Opinion: It is past time to repeal Michigan’s ban on rent control
Today, nearly half of Michigan renters can’t afford their housing. Minimum wage workers need to work 86 hours a week to afford an average two-bedroom rental. A staggering 1 in 6 Michigan renters face eviction each year, and the group most impacted are children under 5. There are many ways to address this crisis, and lawmakers need to draw on every trick in the book.
Yet for 35 years, Michigan law has prohibited local governments from passing ordinances that could stop unreasonable rent increases. Now, the Michigan Legislature has the opportunity to pass House Bill 4947, which would repeal Michigan’s ban on rent control and restore the power that local governments need to curb the state’s escalating housing crisis.
Why did Michigan ban rent control? The short answer is that the corporate landlord lobby wanted them to. Following a successful wave of tenants’ rights activism, local momentum for rent control was growing in the 1980s.
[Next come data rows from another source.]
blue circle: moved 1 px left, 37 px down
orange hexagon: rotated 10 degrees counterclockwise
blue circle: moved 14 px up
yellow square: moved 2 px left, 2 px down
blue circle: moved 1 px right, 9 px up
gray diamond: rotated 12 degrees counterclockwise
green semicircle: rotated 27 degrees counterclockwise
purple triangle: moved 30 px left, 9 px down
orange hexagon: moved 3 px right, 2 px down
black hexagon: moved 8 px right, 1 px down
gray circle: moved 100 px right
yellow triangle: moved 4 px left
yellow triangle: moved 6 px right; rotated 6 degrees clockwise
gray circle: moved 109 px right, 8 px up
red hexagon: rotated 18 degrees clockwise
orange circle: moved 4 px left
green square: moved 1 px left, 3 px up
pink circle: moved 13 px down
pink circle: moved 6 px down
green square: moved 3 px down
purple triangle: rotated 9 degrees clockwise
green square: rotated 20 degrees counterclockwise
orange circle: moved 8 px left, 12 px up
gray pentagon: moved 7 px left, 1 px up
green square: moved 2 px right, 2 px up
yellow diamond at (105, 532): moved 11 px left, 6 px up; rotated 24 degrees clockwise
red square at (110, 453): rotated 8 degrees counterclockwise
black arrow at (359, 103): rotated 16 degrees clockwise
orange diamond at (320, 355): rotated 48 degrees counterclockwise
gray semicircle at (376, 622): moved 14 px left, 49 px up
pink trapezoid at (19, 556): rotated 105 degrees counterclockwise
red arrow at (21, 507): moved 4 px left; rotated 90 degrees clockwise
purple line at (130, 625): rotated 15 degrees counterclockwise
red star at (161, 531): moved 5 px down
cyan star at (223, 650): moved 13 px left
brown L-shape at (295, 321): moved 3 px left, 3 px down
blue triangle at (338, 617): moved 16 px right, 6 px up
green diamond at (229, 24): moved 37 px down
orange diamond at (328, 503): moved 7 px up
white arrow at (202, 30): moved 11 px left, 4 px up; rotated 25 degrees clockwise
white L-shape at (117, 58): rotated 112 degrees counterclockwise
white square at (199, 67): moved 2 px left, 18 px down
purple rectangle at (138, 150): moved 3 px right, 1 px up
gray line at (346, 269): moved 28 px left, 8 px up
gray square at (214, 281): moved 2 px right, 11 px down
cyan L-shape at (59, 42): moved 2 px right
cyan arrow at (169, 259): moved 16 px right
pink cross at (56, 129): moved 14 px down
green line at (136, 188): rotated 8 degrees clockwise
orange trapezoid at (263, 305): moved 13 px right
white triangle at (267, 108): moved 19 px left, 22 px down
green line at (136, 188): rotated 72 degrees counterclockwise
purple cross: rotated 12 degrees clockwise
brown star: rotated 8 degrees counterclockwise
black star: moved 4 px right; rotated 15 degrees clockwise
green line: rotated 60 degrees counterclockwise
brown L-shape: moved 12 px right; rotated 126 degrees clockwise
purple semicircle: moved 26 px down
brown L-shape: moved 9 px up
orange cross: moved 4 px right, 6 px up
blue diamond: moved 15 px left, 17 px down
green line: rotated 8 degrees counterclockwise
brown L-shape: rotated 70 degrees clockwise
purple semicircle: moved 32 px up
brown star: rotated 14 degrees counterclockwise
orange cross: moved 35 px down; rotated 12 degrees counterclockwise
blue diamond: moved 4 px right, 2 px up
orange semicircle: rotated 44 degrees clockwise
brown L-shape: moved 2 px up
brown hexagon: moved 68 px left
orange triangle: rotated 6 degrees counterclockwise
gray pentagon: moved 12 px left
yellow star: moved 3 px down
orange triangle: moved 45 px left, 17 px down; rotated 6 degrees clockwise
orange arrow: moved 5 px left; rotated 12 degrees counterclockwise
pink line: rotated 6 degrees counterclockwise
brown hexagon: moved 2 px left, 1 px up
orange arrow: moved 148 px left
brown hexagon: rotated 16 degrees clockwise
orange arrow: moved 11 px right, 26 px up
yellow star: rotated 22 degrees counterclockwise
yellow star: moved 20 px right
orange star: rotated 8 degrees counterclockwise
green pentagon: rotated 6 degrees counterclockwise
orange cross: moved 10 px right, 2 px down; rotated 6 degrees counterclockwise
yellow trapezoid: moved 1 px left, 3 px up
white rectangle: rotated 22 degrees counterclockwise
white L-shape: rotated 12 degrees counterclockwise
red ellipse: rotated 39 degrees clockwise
Tenant groups in Detroit and Ann Arbor successfully petitioned for rent control to be on their cities’ ballots, and Warren and Southfield were also considering ordinances.
Alexa Eisenberg, a Detroit resident, researcher, educator, and organizer. (Photo by Jonah Raduns-Silverstein)
Amid fierce opposition by the landlord lobby, the state government banned rent control with bipartisan support in July 1988. One month later, Detroiters passed a “Fair Rent Ordinance” that would have regulated rent increases and required landlords to be in compliance with city code before raising rents, but the law could not legally take effect. The ban nullified the will of Detroit voters, undermining Black political power and delivering a blow to the autonomy of local governments throughout Michigan.
Since the legislature banned rent control, median rent in Michigan has increased by 149%, while median household income has increased by only 29%. In a state with roughly 1.1 million renter households, landlords have filed over 2 million eviction cases in the last decade. Michigan’s eviction crisis is acute in cities with many Black and brown renters, reinforcing structural racism within the housing system.
Overburdened renters need urgent relief. On our way toward creating a functional housing system (one that functions to house people, not produce profits), rent controls are cost-effective consumer protections that policymakers can use now to combat skyrocketing rents, landlord profiteering, and displacement while making tenant protections more effective.
Kate Brantley, is a researcher and social worker based in Ann Arbor. (Courtesy photo)
The current ban on rent control makes it all but impossible for local governments to enact strong tenant protections. For instance, several Michigan cities have enacted or are considering right to renew and just cause protections, which seek to curb arbitrary evictions and lease non-renewals. While these policies can help stabilize renters, they lack teeth without rent control provisions. This is because landlords who want to circumvent the new laws have a loophole: raise the rent to a price the tenant can no longer afford.
Without rent controls, rental code enforcement is a double-edged sword: non-enforcement means tenants suffer unsafe conditions, but enforcement means they may be forced to bear the costs of their landlords’ disinvestment. Without rent regulations and other protections (like the right to counsel), tenants may face retaliatory rent hikes if they file a complaint with local authorities.
Though the landlord lobby has largely succeeded in making rent control a dirty word, governments frequently intervene in the housing market to benefit property owners. For instance, Michigan law caps taxable values for homeowners at 5% or the rate of inflation (whichever is less). This is a form of housing cost control, on top of fixed-rate mortgages that most homeowners enjoy.
Opponents argue that rent control regulations would result in a lack of new housing and landlord disinvestment. Not only do these problems exist without rent controls, but empirical studies and real-world examples show these arguments have little merit. Economic arguments tend to overlook the many social benefits of rent control regulations, including evidence that they enable low-income renters to remain in their homes, can curb gentrification and improve neighborhood stability, and may empower tenants to assert their rights. Though results are mixed, research has shown that the benefits of rent control for reducing inequality and stabilizing low-income households can outweigh its potential costs.
Rent controls require thoughtful implementation and are an incomplete solution to the housing crisis, but can provide a critical step toward housing justice. Repealing Michigan’s ban on rent control would not force the state or any city to enact rent control regulations – but it will equip local elected officials with the full range of policy tools they need to combat the crisis.
This fall, hundreds of renters gathered at the state capitol to tell the Michigan legislature that the rent is too damn high, and are demanding that the legislature take action to empower renters by repealing the ban on rent control. Recently, city councils in Detroit, Pontiac, and Ypsilanti have put forward resolutions advocating for the power to pass rent control laws.
Michigan’s unregulated rental market is failing residents and causing our communities to suffer. It is long past time to lift the ban on rent control. The legislature must act now to restore local autonomy and prioritize the public interest over the profit interests of the landlord lobby.
Alexa Eisenberg is a researcher, educator, and organizer living in Detroit. Kate Brantley is a researcher and social worker based in Ann Arbor. Together they advocate for tenants’ rights and study eviction injustice in Detroit.